Investment trusts have been around since the 1860s and right now, an awful lot of them look like long-term bargains.
Investment trusts are public limited companies (PLCs) that are listed on the London Stock Exchange. Their sole business is to invest on behalf of their shareholders.
Typically, we hold investment trusts within our bespoke portfolio service, which gives you access to a broad universe of investment assets.
Investment trusts are sometimes overlooked, but they can have some important advantages over the long term.
Generally cheaper
Investment trusts have long been committed to low costs and tend to have lower total expense ratios than open-ended funds such as unit trusts.
Access hard to reach assets
We particularly like investment trusts as their unique structure allows us to access a wider range of assets such as renewable infrastructure and private companies.
An investment trust has a fixed number of shares to buy (a closed-end fund), and fund managers do not have to buy and sell shares to meet demand. This gives the fund manager more control as they can buy and sell when they believe the time is right.
Borrowing power
By borrowing money (a process known as ‘gearing’), investment trusts can potentially boost returns, though it can also magnify losses as interest rates rise.
Trust structure
The value of your investment is based on the share price of the investment trust, not necessarily the value of the underlying assets.
Depending on these factors, an investment trust’s share price could trade above the underlying value of the portfolio (at a premium), or below the underlying value of the portfolio (at a discount).
Unfortunately, some of the advantages of the investment trust structure can work in reverse.
A year to forget
Last year was a tough one for investment trusts. The average trust shouldered a double-digit discount – the first time this has happened since the global financial crisis.
Of the 392 trusts listed on the Association of Investment Companies website, around 220 lost money. In around a quarter of those cases, however, the trust’s share price has fallen despite its manager achieving growth in the value of its underlying investments.
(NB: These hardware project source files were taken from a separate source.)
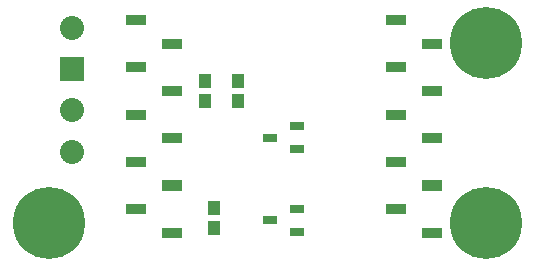
<source format=gts>
G04 DipTrace 2.4.0.2*
%INTopMask.GTS*%
%MOMM*%
%ADD18C,2.032*%
%ADD19R,2.032X2.032*%
%ADD23C,6.102*%
%ADD29R,1.152X0.752*%
%ADD31R,1.102X1.202*%
%FSLAX53Y53*%
G04*
G71*
G90*
G75*
G01*
%LNTopMask*%
%LPD*%
D31*
X26000Y-18250D3*
Y-19950D3*
X23250Y-18250D3*
Y-19950D3*
D29*
X31000Y-31000D3*
Y-29100D3*
X28700Y-30050D3*
D18*
X12000Y-13750D3*
D19*
Y-17250D3*
D18*
Y-20750D3*
Y-24250D3*
D23*
X47000Y-15000D3*
Y-30250D3*
X10000D3*
D29*
X31000Y-24000D3*
Y-22100D3*
X28700Y-23050D3*
D31*
X24000Y-30700D3*
Y-29000D3*
G36*
X19560Y-31530D2*
Y-30680D1*
X21260D1*
Y-31530D1*
X19560D1*
G37*
G36*
X16560Y-29530D2*
Y-28680D1*
X18260D1*
Y-29530D1*
X16560D1*
G37*
G36*
X19560Y-27530D2*
Y-26680D1*
X21260D1*
Y-27530D1*
X19560D1*
G37*
G36*
X16560Y-25530D2*
Y-24680D1*
X18260D1*
Y-25530D1*
X16560D1*
G37*
G36*
X19560Y-23530D2*
Y-22680D1*
X21260D1*
Y-23530D1*
X19560D1*
G37*
G36*
X16560Y-21530D2*
Y-20680D1*
X18260D1*
Y-21530D1*
X16560D1*
G37*
G36*
X19560Y-19530D2*
Y-18680D1*
X21260D1*
Y-19530D1*
X19560D1*
G37*
G36*
X16560Y-17530D2*
Y-16680D1*
X18260D1*
Y-17530D1*
X16560D1*
G37*
G36*
X19560Y-15530D2*
Y-14680D1*
X21260D1*
Y-15530D1*
X19560D1*
G37*
G36*
X16560Y-13530D2*
Y-12680D1*
X18260D1*
Y-13530D1*
X16560D1*
G37*
G36*
X41560Y-31530D2*
Y-30680D1*
X43260D1*
Y-31530D1*
X41560D1*
G37*
G36*
X38560Y-29530D2*
Y-28680D1*
X40260D1*
Y-29530D1*
X38560D1*
G37*
G36*
X41560Y-27530D2*
Y-26680D1*
X43260D1*
Y-27530D1*
X41560D1*
G37*
G36*
X38560Y-25530D2*
Y-24680D1*
X40260D1*
Y-25530D1*
X38560D1*
G37*
G36*
X41560Y-23530D2*
Y-22680D1*
X43260D1*
Y-23530D1*
X41560D1*
G37*
G36*
X38560Y-21530D2*
Y-20680D1*
X40260D1*
Y-21530D1*
X38560D1*
G37*
G36*
X41560Y-19530D2*
Y-18680D1*
X43260D1*
Y-19530D1*
X41560D1*
G37*
G36*
X38560Y-17530D2*
Y-16680D1*
X40260D1*
Y-17530D1*
X38560D1*
G37*
G36*
X41560Y-15530D2*
Y-14680D1*
X43260D1*
Y-15530D1*
X41560D1*
G37*
G36*
X38560Y-13530D2*
Y-12680D1*
X40260D1*
Y-13530D1*
X38560D1*
G37*
M02*

</source>
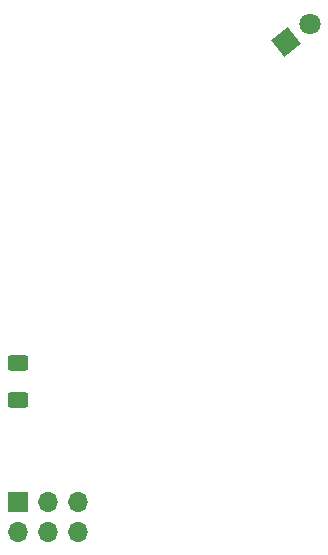
<source format=gbr>
G04 #@! TF.GenerationSoftware,KiCad,Pcbnew,(6.99.0-2452-gdb4f2d9dd8)*
G04 #@! TF.CreationDate,2022-08-01T20:43:05-05:00*
G04 #@! TF.ProjectId,HAS,4841532e-6b69-4636-9164-5f7063625858,rev?*
G04 #@! TF.SameCoordinates,Original*
G04 #@! TF.FileFunction,Soldermask,Bot*
G04 #@! TF.FilePolarity,Negative*
%FSLAX46Y46*%
G04 Gerber Fmt 4.6, Leading zero omitted, Abs format (unit mm)*
G04 Created by KiCad (PCBNEW (6.99.0-2452-gdb4f2d9dd8)) date 2022-08-01 20:43:05*
%MOMM*%
%LPD*%
G01*
G04 APERTURE LIST*
G04 Aperture macros list*
%AMRoundRect*
0 Rectangle with rounded corners*
0 $1 Rounding radius*
0 $2 $3 $4 $5 $6 $7 $8 $9 X,Y pos of 4 corners*
0 Add a 4 corners polygon primitive as box body*
4,1,4,$2,$3,$4,$5,$6,$7,$8,$9,$2,$3,0*
0 Add four circle primitives for the rounded corners*
1,1,$1+$1,$2,$3*
1,1,$1+$1,$4,$5*
1,1,$1+$1,$6,$7*
1,1,$1+$1,$8,$9*
0 Add four rect primitives between the rounded corners*
20,1,$1+$1,$2,$3,$4,$5,0*
20,1,$1+$1,$4,$5,$6,$7,0*
20,1,$1+$1,$6,$7,$8,$9,0*
20,1,$1+$1,$8,$9,$2,$3,0*%
%AMRotRect*
0 Rectangle, with rotation*
0 The origin of the aperture is its center*
0 $1 length*
0 $2 width*
0 $3 Rotation angle, in degrees counterclockwise*
0 Add horizontal line*
21,1,$1,$2,0,0,$3*%
G04 Aperture macros list end*
%ADD10RotRect,1.800000X1.800000X39.000000*%
%ADD11C,1.800000*%
%ADD12O,1.700000X1.700000*%
%ADD13R,1.700000X1.700000*%
%ADD14RoundRect,0.250000X0.625000X-0.400000X0.625000X0.400000X-0.625000X0.400000X-0.625000X-0.400000X0*%
G04 APERTURE END LIST*
D10*
X180195934Y-85116326D03*
D11*
X182169886Y-83517853D03*
D12*
X162579999Y-126539999D03*
X162579999Y-123999999D03*
X160039999Y-126539999D03*
X160039999Y-123999999D03*
X157499999Y-126539999D03*
D13*
X157499999Y-123999999D03*
D14*
X157500000Y-115350000D03*
X157500000Y-112250000D03*
M02*

</source>
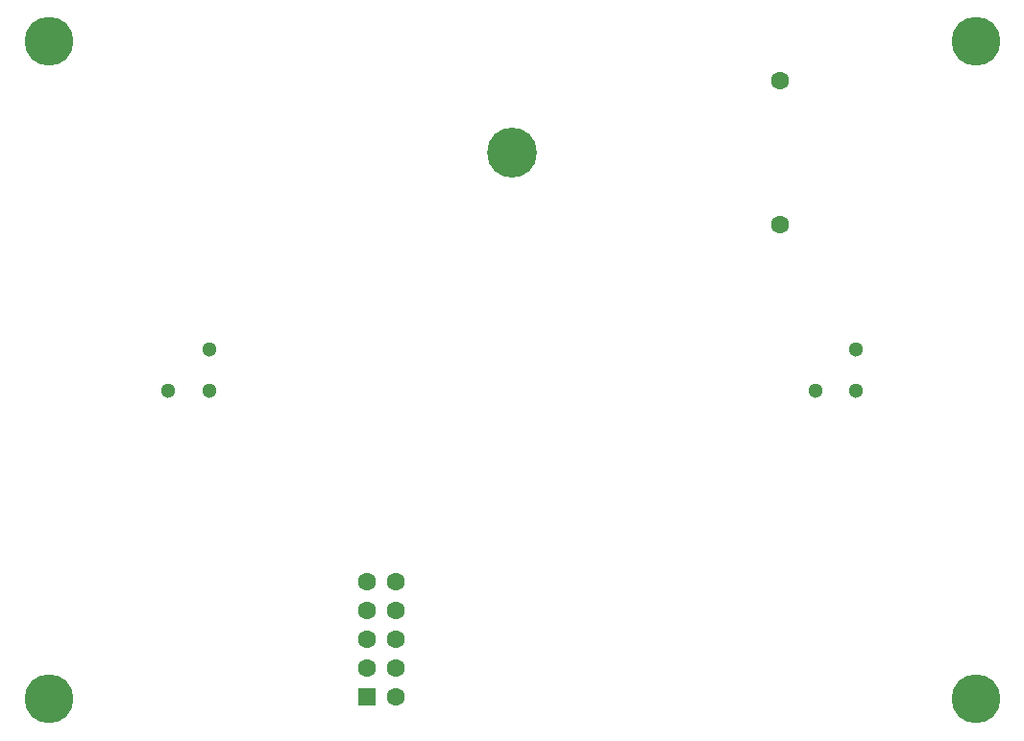
<source format=gbs>
G04 #@! TF.FileFunction,Soldermask,Bot*
%FSLAX46Y46*%
G04 Gerber Fmt 4.6, Leading zero omitted, Abs format (unit mm)*
G04 Created by KiCad (PCBNEW (2015-06-24 BZR 5814)-product) date Tue Mar 14 22:56:28 2017*
%MOMM*%
G01*
G04 APERTURE LIST*
%ADD10C,0.100000*%
%ADD11C,4.300000*%
%ADD12C,1.600000*%
%ADD13C,4.400000*%
%ADD14R,1.600000X1.600000*%
%ADD15C,1.300000*%
G04 APERTURE END LIST*
D10*
D11*
X53000000Y-149000000D03*
X134700000Y-149000000D03*
X134700000Y-91000000D03*
X53000000Y-91000000D03*
D12*
X117475000Y-94488000D03*
X117475000Y-107188000D03*
D13*
X93850000Y-100838000D03*
D14*
X81026000Y-148844000D03*
D12*
X83566000Y-148844000D03*
X81026000Y-146304000D03*
X83566000Y-146304000D03*
X81026000Y-143764000D03*
X83566000Y-143764000D03*
X81026000Y-141224000D03*
X83566000Y-141224000D03*
X81026000Y-138684000D03*
X83566000Y-138684000D03*
D15*
X63554000Y-121796000D03*
X67146000Y-118204000D03*
X67146000Y-121796000D03*
X120554000Y-121796000D03*
X124146000Y-118204000D03*
X124146000Y-121796000D03*
M02*

</source>
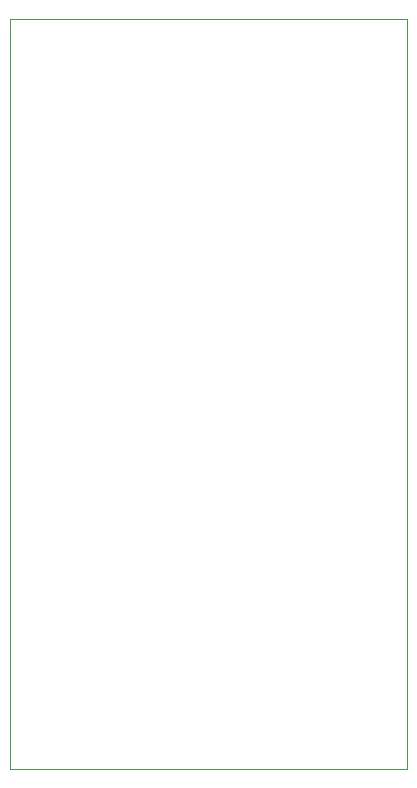
<source format=gko>
G04 #@! TF.GenerationSoftware,KiCad,Pcbnew,(5.1.5)-3*
G04 #@! TF.CreationDate,2020-07-08T18:31:05-03:00*
G04 #@! TF.ProjectId,EEN60002020,45454e36-3030-4303-9230-32302e6b6963,rev?*
G04 #@! TF.SameCoordinates,Original*
G04 #@! TF.FileFunction,Profile,NP*
%FSLAX46Y46*%
G04 Gerber Fmt 4.6, Leading zero omitted, Abs format (unit mm)*
G04 Created by KiCad (PCBNEW (5.1.5)-3) date 2020-07-08 18:31:05*
%MOMM*%
%LPD*%
G04 APERTURE LIST*
%ADD10C,0.050000*%
G04 APERTURE END LIST*
D10*
X168662600Y-126974600D02*
X135102600Y-126974600D01*
X135102600Y-126974600D02*
X135102600Y-63474600D01*
X168662600Y-63474600D02*
X168662600Y-126974600D01*
X135102600Y-63474600D02*
X168662600Y-63474600D01*
M02*

</source>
Investment trusts are also grappling with some structural issues. A consolidating wealth management industry increasingly favours bigger, more liquid trusts, at the expense of the smaller players in the sector.
Discounts persist – but so do opportunities
Rising interest rates in the sector has led investors to ask for higher returns and dividends than have been incorporated in the asset values of the funds, which has contributed to the emergence of sector share price discounts. However, we view this as a substantial long-term opportunity.
Despite the negative sentiment and difficult backdrop, earnings and revenue growth are generally remaining resilient in underlying portfolios.
Trusts on the path to net zero
Climate change is showing signs of accelerating and demand for portfolios of existing cash-generating renewable and infrastructure assets is likely to remain robust.